Provisions of the Dodd-Frank Act are designed to encourage whistleblowers to come forward and report securities laws violations, but ambiguities in the interpretation of the law are making it difficult for individuals to know which way to turn.
The new provisions provide protection in the form of job retention, preventing employers from firing employees who step up to report violators. Some of the protections include reinstatement if the employee has been fired, special damages and double back pay. These incentives and others were created to encourage individuals to report those who are breaking the law, despite the threat of retaliation. While there are protections already on the books for whistleblowers, including job retention, the incentives were not as strong prior to the new ones coming online.
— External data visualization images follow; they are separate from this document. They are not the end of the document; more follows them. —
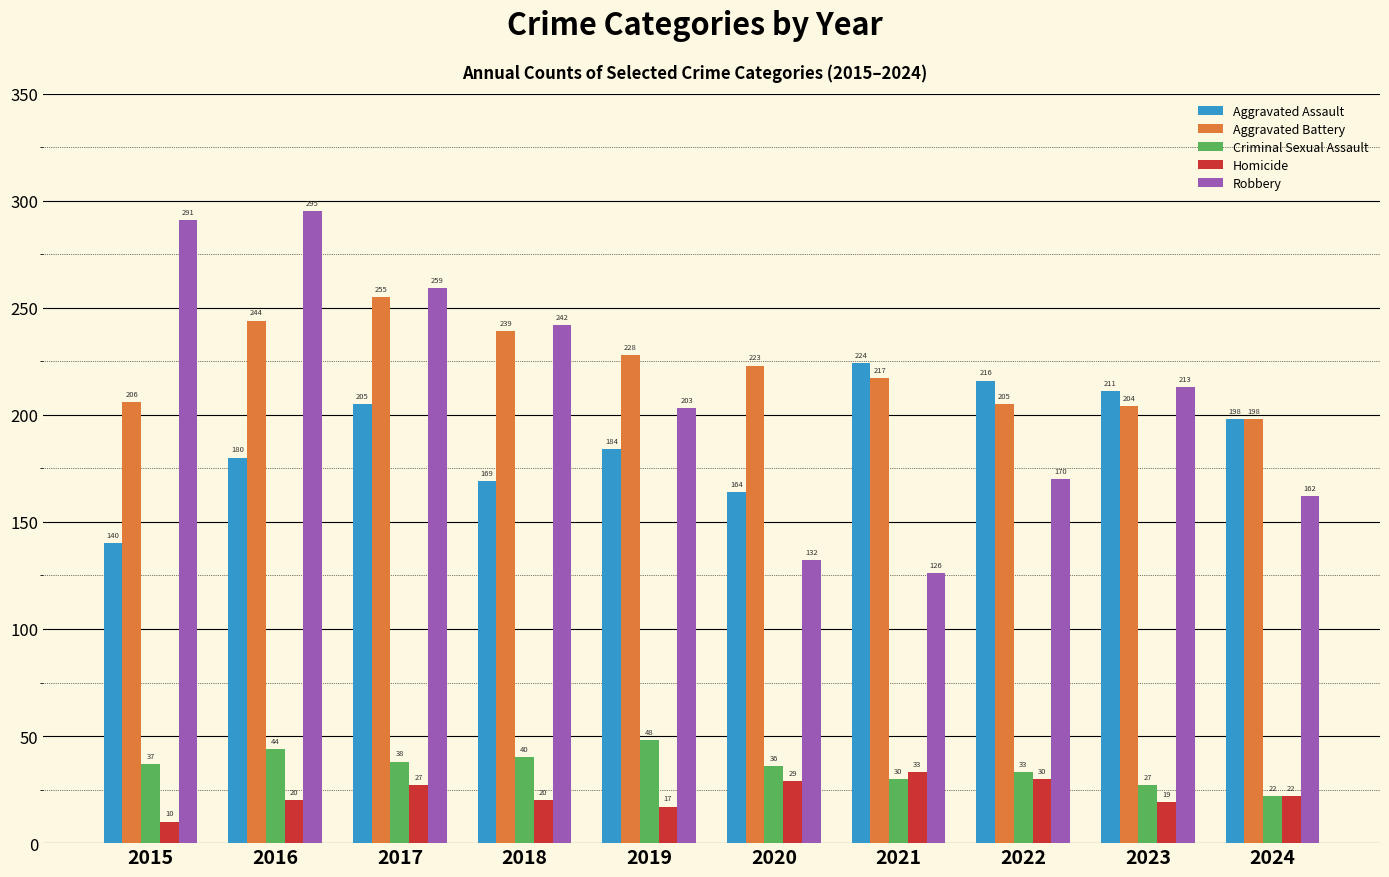

What is the approximate value of Aggravated Battery at 2019?

228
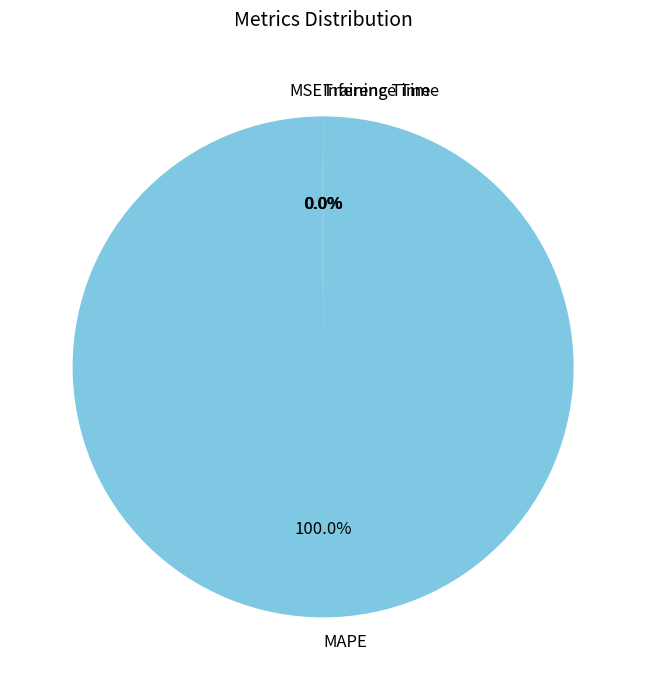

True or false: MAPE accounts for 100% of the total.

True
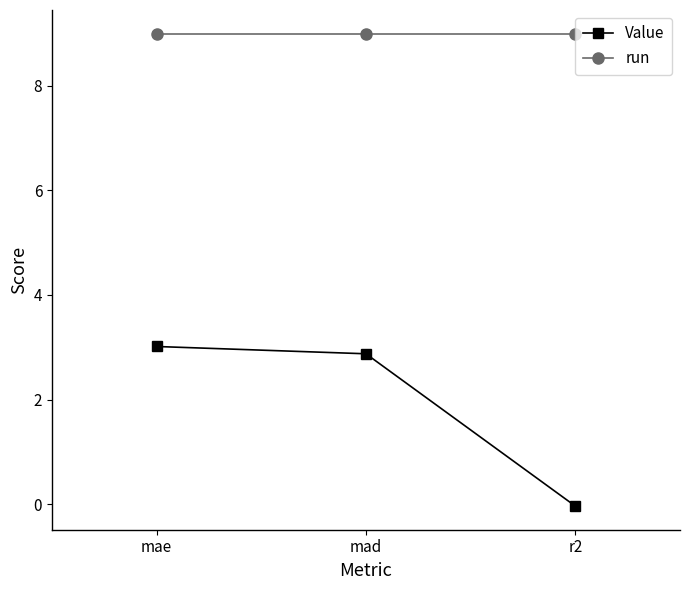

What are all the series names shown in the legend?

Value, run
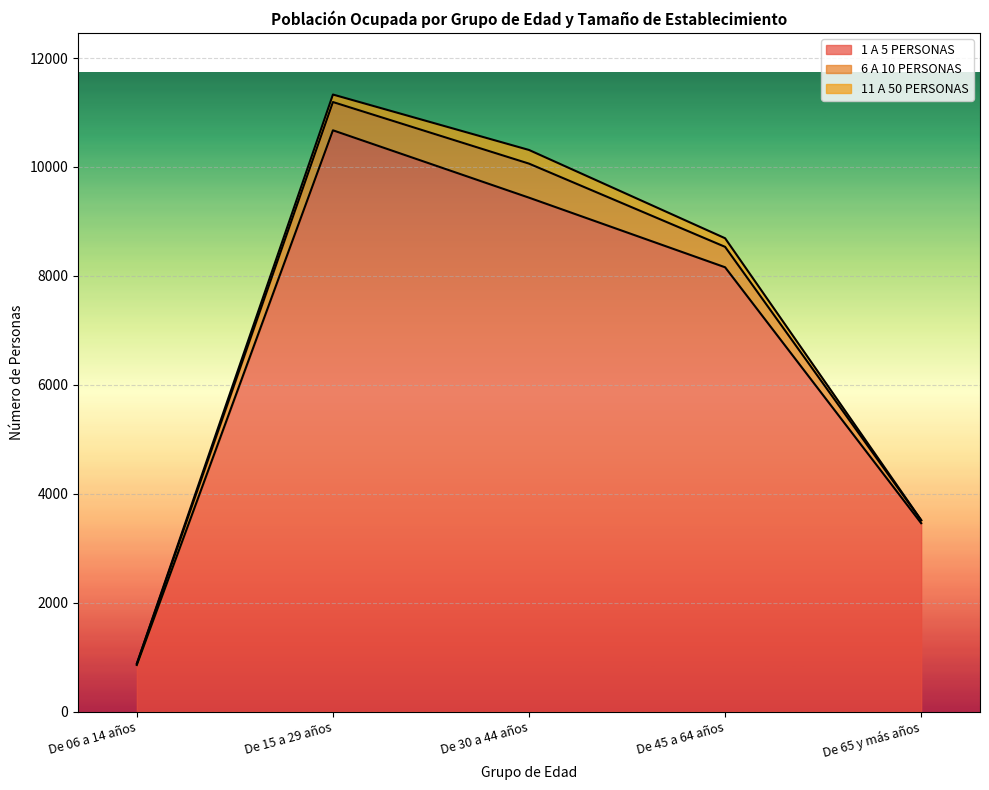

True or false: 1 A 5 PERSONAS and 11 A 50 PERSONAS cross at least once.

False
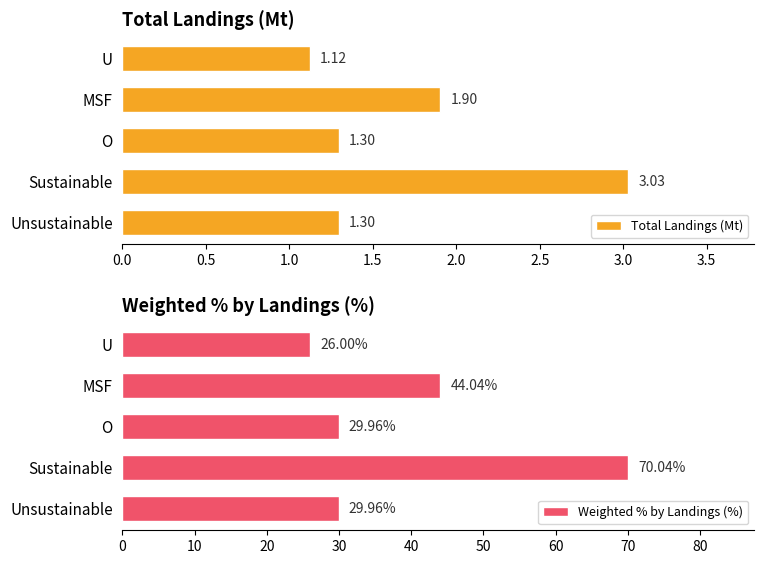

How many bars are there in each group?

2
Two recent court cases tested the provisions, and both had two very different outcomes. Each case was similar in that the whistleblowers reported violations of the Foreign Corrupt Practices Act (FCPA), a statute that makes the act of bribing officials in foreign companies for business purposes illegal. The whistleblowers in both cases reported internally to supervisors as opposed to going to the Securities and Exchange Commission (SEC). Both whistleblowers were terminated from their positions for speaking up. At issue was whether both individuals were covered under the Dodd-Frank Act.
One federal court made the decision that the protections could only apply to the whistleblowers who reported the lawbreakers internally, while the other court found that internal reporting was not sufficient, and that the SEC needed to be notified as well. Neither court made a final decision on the question, as both cases were thrown out due to other reasons, but leaves the question of proper reporting up in the air.